About

I work at the intersection of high-dimensional statistics and reproducible data engineering. Most of my projects turn messy economic or genomic data into clean, documented R/Python pipelines that produce interpretable models and audit-ready reports.

What I focus on

Structured sparsity, robustness, and fairness for models that have to stand up to shift, noise, and review.
End-to-end pipelines: Snakemake, Docker, Conda, Git/GitHub Actions; data cards with provenance & checksums.
Readable science: Quarto/LaTeX reports, clear assumptions, and diagnostics you can actually act on.

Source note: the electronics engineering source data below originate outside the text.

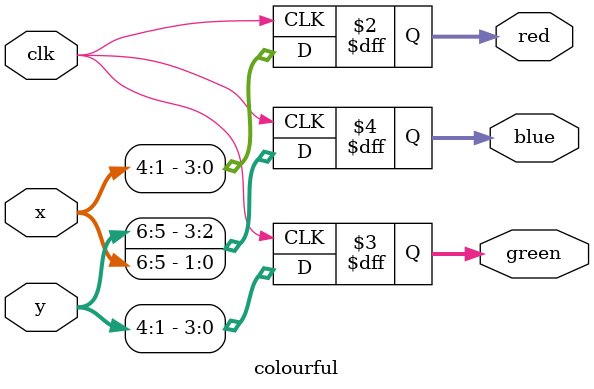
<source format=v>
module colourful(
	input wire clk,
	input wire [9:0]x,
	input wire [9:0]y,
	output reg [3:0]red,
	output reg [3:0]green,
	output reg [3:0]blue
);

always @(posedge clk)
begin
	red <= x[4:1];
	green <= y[4:1];
	blue[1:0] <= x[6:5];
	blue[3:2] <= y[6:5];
end


endmodule

</source>
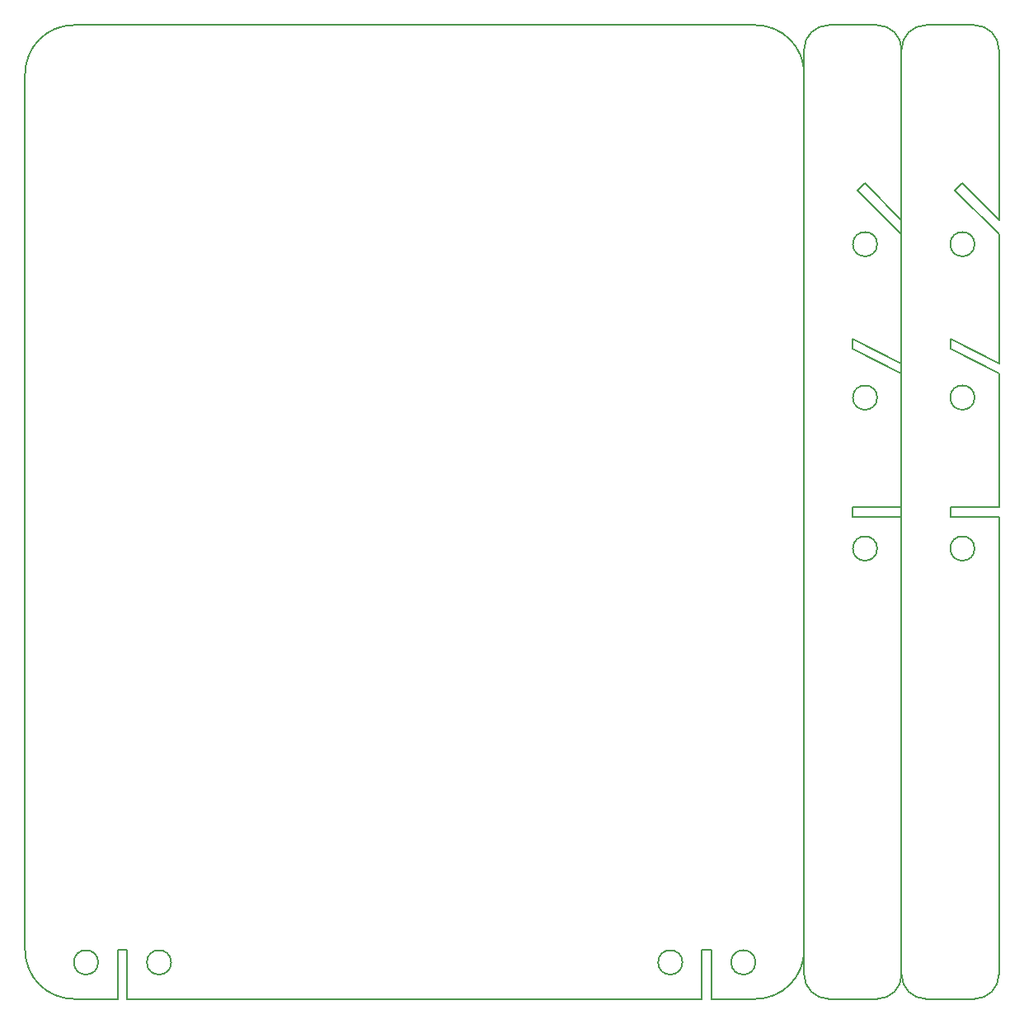
<source format=gbr>
G04 #@! TF.FileFunction,Profile,NP*
%FSLAX46Y46*%
G04 Gerber Fmt 4.6, Leading zero omitted, Abs format (unit mm)*
G04 Created by KiCad (PCBNEW 4.0.6+dfsg1-1) date Fri Aug 24 17:23:30 2018*
%MOMM*%
%LPD*%
G01*
G04 APERTURE LIST*
%ADD10C,0.100000*%
%ADD11C,0.200000*%
%ADD12C,0.150000*%
G04 APERTURE END LIST*
D10*
D11*
X135000000Y-72500000D02*
G75*
G03X135000000Y-72500000I-1250000J0D01*
G01*
X145000000Y-72500000D02*
G75*
G03X145000000Y-72500000I-1250000J0D01*
G01*
D12*
X137500000Y-52500000D02*
X137500000Y-147500000D01*
D11*
X145000000Y-88250000D02*
G75*
G03X145000000Y-88250000I-1250000J0D01*
G01*
X145000000Y-103750000D02*
G75*
G03X145000000Y-103750000I-1250000J0D01*
G01*
X135000000Y-88250000D02*
G75*
G03X135000000Y-88250000I-1250000J0D01*
G01*
X135000000Y-103750000D02*
G75*
G03X135000000Y-103750000I-1250000J0D01*
G01*
X122500000Y-146250000D02*
G75*
G03X122500000Y-146250000I-1250000J0D01*
G01*
X115000000Y-146250000D02*
G75*
G03X115000000Y-146250000I-1250000J0D01*
G01*
X62500000Y-146250000D02*
G75*
G03X62500000Y-146250000I-1250000J0D01*
G01*
X55000000Y-146250000D02*
G75*
G03X55000000Y-146250000I-1250000J0D01*
G01*
D12*
X137500000Y-70000000D02*
X133750000Y-66250000D01*
X133750000Y-66250000D02*
X133000000Y-67000000D01*
X137500000Y-84750000D02*
X132500000Y-82250000D01*
X137500000Y-85750000D02*
X132500000Y-83250000D01*
X132500000Y-99500000D02*
X137500000Y-99500000D01*
X132500000Y-83250000D02*
X132500000Y-82250000D01*
X132500000Y-100500000D02*
X132500000Y-99500000D01*
X133000000Y-67000000D02*
X137500000Y-71500000D01*
X137500000Y-100500000D02*
X132500000Y-100500000D01*
X52500000Y-150000000D02*
X57000000Y-150000000D01*
X118000000Y-150000000D02*
X122500000Y-150000000D01*
X147500000Y-70000000D02*
X147500000Y-52500000D01*
X147500000Y-84750000D02*
X147500000Y-71500000D01*
X147500000Y-99500000D02*
X147500000Y-85750000D01*
X140000000Y-150000000D02*
X145000000Y-150000000D01*
X130000000Y-150000000D02*
X135000000Y-150000000D01*
X140000000Y-50000000D02*
X145000000Y-50000000D01*
X130000000Y-50000000D02*
X135000000Y-50000000D01*
X143000000Y-67000000D02*
X147500000Y-71500000D01*
X143750000Y-66250000D02*
X143000000Y-67000000D01*
X147500000Y-70000000D02*
X143750000Y-66250000D01*
X147500000Y-85750000D02*
X142500000Y-83250000D01*
X147500000Y-84750000D02*
X142500000Y-82250000D01*
X142500000Y-83250000D02*
X142500000Y-82250000D01*
X127500000Y-52500000D02*
X127500000Y-147500000D01*
X147500000Y-100500000D02*
X142500000Y-100500000D01*
X142500000Y-99500000D02*
X147500000Y-99500000D01*
X142500000Y-100500000D02*
X142500000Y-99500000D01*
X117000000Y-145000000D02*
X118000000Y-145000000D01*
X117000000Y-150000000D02*
X117000000Y-145000000D01*
X118000000Y-145000000D02*
X118000000Y-150000000D01*
X58000000Y-145000000D02*
X58000000Y-150000000D01*
X57000000Y-145000000D02*
X58000000Y-145000000D01*
X57000000Y-150000000D02*
X57000000Y-145000000D01*
X130000000Y-50000000D02*
G75*
G03X127500000Y-52500000I0J-2500000D01*
G01*
X127500000Y-55000000D02*
G75*
G03X122500000Y-50000000I-5000000J0D01*
G01*
X137500000Y-52500000D02*
G75*
G03X135000000Y-50000000I-2500000J0D01*
G01*
X140000000Y-50000000D02*
G75*
G03X137500000Y-52500000I0J-2500000D01*
G01*
X147500000Y-52500000D02*
G75*
G03X145000000Y-50000000I-2500000J0D01*
G01*
X137500000Y-147500000D02*
G75*
G03X140000000Y-150000000I2500000J0D01*
G01*
X145000000Y-150000000D02*
G75*
G03X147500000Y-147500000I0J2500000D01*
G01*
X135000000Y-150000000D02*
G75*
G03X137500000Y-147500000I0J2500000D01*
G01*
X127500000Y-147500000D02*
G75*
G03X130000000Y-150000000I2500000J0D01*
G01*
X52500000Y-50000000D02*
G75*
G03X47500000Y-55000000I0J-5000000D01*
G01*
X122500000Y-150000000D02*
G75*
G03X127500000Y-145000000I0J5000000D01*
G01*
X47500000Y-145000000D02*
G75*
G03X52500000Y-150000000I5000000J0D01*
G01*
X122500000Y-50000000D02*
X52500000Y-50000000D01*
X147500000Y-147500000D02*
X147500000Y-100500000D01*
X58000000Y-150000000D02*
X117000000Y-150000000D01*
X47500000Y-55000000D02*
X47500000Y-145000000D01*
M02*

</source>
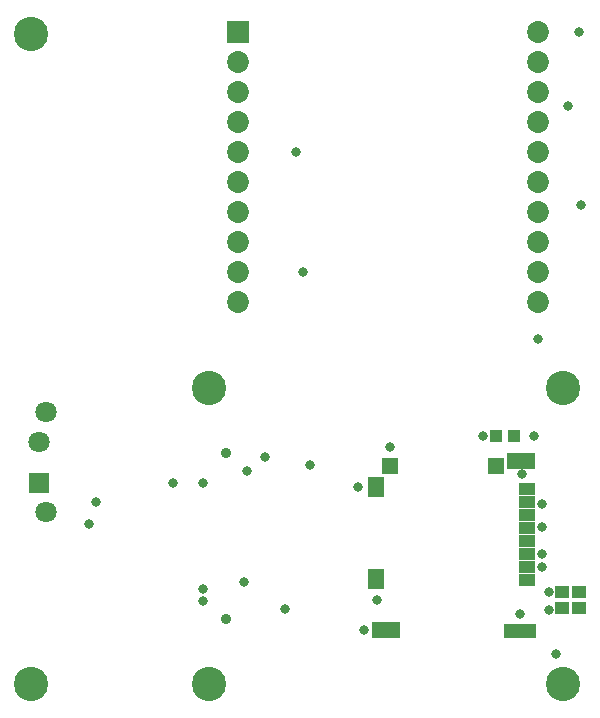
<source format=gbs>
G04*
G04 #@! TF.GenerationSoftware,Altium Limited,Altium Designer,18.1.9 (240)*
G04*
G04 Layer_Color=16711935*
%FSLAX25Y25*%
%MOIN*%
G70*
G01*
G75*
%ADD20R,0.04537X0.04143*%
%ADD24C,0.07300*%
%ADD25R,0.07300X0.07300*%
%ADD26R,0.07099X0.07099*%
%ADD27C,0.07099*%
%ADD28C,0.11430*%
%ADD29C,0.03556*%
%ADD30C,0.03162*%
%ADD48R,0.05328X0.06706*%
%ADD49R,0.09461X0.05328*%
%ADD50R,0.05524X0.05367*%
%ADD51R,0.05721X0.05367*%
%ADD52R,0.10642X0.04540*%
%ADD53R,0.05682X0.03950*%
%ADD54R,0.04147X0.04147*%
D20*
X133465Y40453D02*
D03*
Y35138D02*
D03*
X127559Y40453D02*
D03*
Y35138D02*
D03*
D24*
X119653Y137244D02*
D03*
Y147244D02*
D03*
Y157244D02*
D03*
Y167244D02*
D03*
Y177244D02*
D03*
Y187244D02*
D03*
Y197244D02*
D03*
Y207244D02*
D03*
Y217244D02*
D03*
Y227244D02*
D03*
X19654Y137244D02*
D03*
Y147244D02*
D03*
Y157244D02*
D03*
Y167244D02*
D03*
Y177244D02*
D03*
Y187244D02*
D03*
Y197244D02*
D03*
Y207244D02*
D03*
Y217244D02*
D03*
D25*
Y227244D02*
D03*
D26*
X-46850Y76772D02*
D03*
D27*
Y90551D02*
D03*
X-44370Y66929D02*
D03*
Y100394D02*
D03*
D28*
X127953Y9843D02*
D03*
X-49213Y226378D02*
D03*
Y9843D02*
D03*
X9843Y108268D02*
D03*
X127953D02*
D03*
X9843Y9843D02*
D03*
D29*
X15748Y31299D02*
D03*
Y86811D02*
D03*
D30*
X-27559Y70472D02*
D03*
X123364Y34449D02*
D03*
X7874Y37402D02*
D03*
X120866Y48819D02*
D03*
Y53150D02*
D03*
X121063Y62008D02*
D03*
Y69882D02*
D03*
X101378Y92520D02*
D03*
X118402D02*
D03*
X28740Y85315D02*
D03*
X22638Y80709D02*
D03*
X39065Y187008D02*
D03*
X41339Y147244D02*
D03*
X7874Y76772D02*
D03*
X-1969D02*
D03*
X21654Y43701D02*
D03*
X35433Y34646D02*
D03*
X123228Y40551D02*
D03*
X133858Y169291D02*
D03*
X129575Y202362D02*
D03*
X125689Y19783D02*
D03*
X119575Y124803D02*
D03*
X-29921Y62992D02*
D03*
X113563Y33248D02*
D03*
X133444Y227165D02*
D03*
X59606Y75354D02*
D03*
X70256Y88760D02*
D03*
X61572Y27776D02*
D03*
X65827Y37795D02*
D03*
X114173Y79921D02*
D03*
X43701Y82677D02*
D03*
X7874Y41339D02*
D03*
D48*
X65785Y75354D02*
D03*
Y44724D02*
D03*
D49*
X68915Y27776D02*
D03*
X114112Y84035D02*
D03*
D50*
X70214Y82441D02*
D03*
D51*
X105647D02*
D03*
D52*
X113521Y27382D02*
D03*
D53*
X116002Y74803D02*
D03*
Y70472D02*
D03*
Y66142D02*
D03*
Y61811D02*
D03*
Y57480D02*
D03*
Y53150D02*
D03*
Y48819D02*
D03*
Y44488D02*
D03*
D54*
X105610Y92520D02*
D03*
X111713D02*
D03*
M02*

</source>
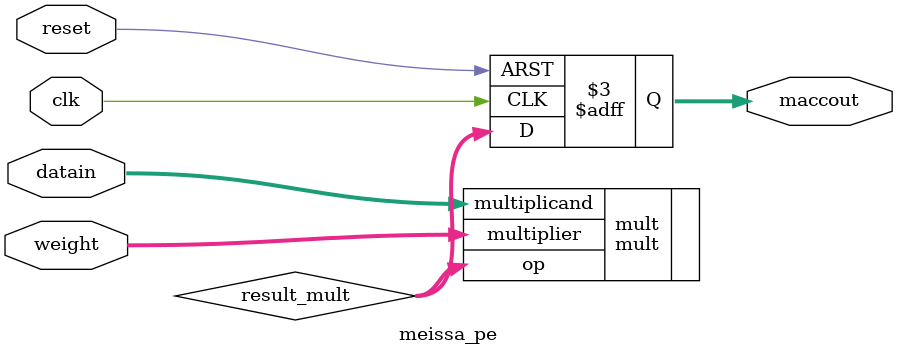
<source format=v>
`default_nettype none

module meissa_pe#(
    parameter
        ROW_WIDTH    = 9,
        DATA_WIDTH   = 16,
        MAC_WIDTH    = DATA_WIDTH*2
)(
    input wire                      clk,
    input wire                      reset,
    input wire [DATA_WIDTH-1:0]     datain,
    input wire [DATA_WIDTH-1:0]     weight,
    
    output reg [MAC_WIDTH-1:0]      maccout
);

    wire [MAC_WIDTH-1:0]result_mult;
    
    mult #(
        .ROW_WIDTH        (ROW_WIDTH),
        .DATA_WIDTH       (DATA_WIDTH),
        .MAC_WIDTH        (MAC_WIDTH)  
    ) mult (
        .multiplicand     (datain),
        .multiplier       (weight), 
        .op               (result_mult)
    );
    
    always@(posedge clk or negedge reset)begin
        if(!reset)begin
            maccout <= 0;
        end
        else begin
            maccout <= result_mult;
        end
    end
    
endmodule

</source>
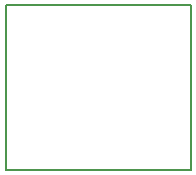
<source format=gm1>
G04 Layer_Color=16711935*
%FSLAX24Y24*%
%MOIN*%
G70*
G01*
G75*
%ADD23C,0.0060*%
D23*
X2920Y-2020D02*
Y3490D01*
X-3260Y-2020D02*
X2920D01*
X-3260D02*
Y3490D01*
X2920D01*
M02*

</source>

A few representative projects

Gene Expression from Chromatin (GM12878) — two-step ON/OFF → regression pipeline from ENCODE signals.
USG Analytics (Gold ETF) — time-series → supervised ML with tidy configs and simple ensembling.
See details on the Projects page.

Notes & exercises

I keep compact derivations and small simulations (e.g., Rigollet’s High-Dimensional Statistics). Browse Notes & Exercises.

How I like to work

Start with a clear question and a minimal, testable model.
Make every step reproducible (env file, one-command run, seeded CV).
Prefer interpretable structure; use heavier models when they truly add signal.

Collaborate

I’m open to collaboration on statistical modeling with interesting datasets—especially clinical/omics problems where fairness and robustness matter.
Email: cx252@cornell.edu · CV: View CV · GitHub: ChuTingX · LinkedIn: chuting-xu

When I’m not debugging pipelines, I enjoy Go (the board game) and detective novels.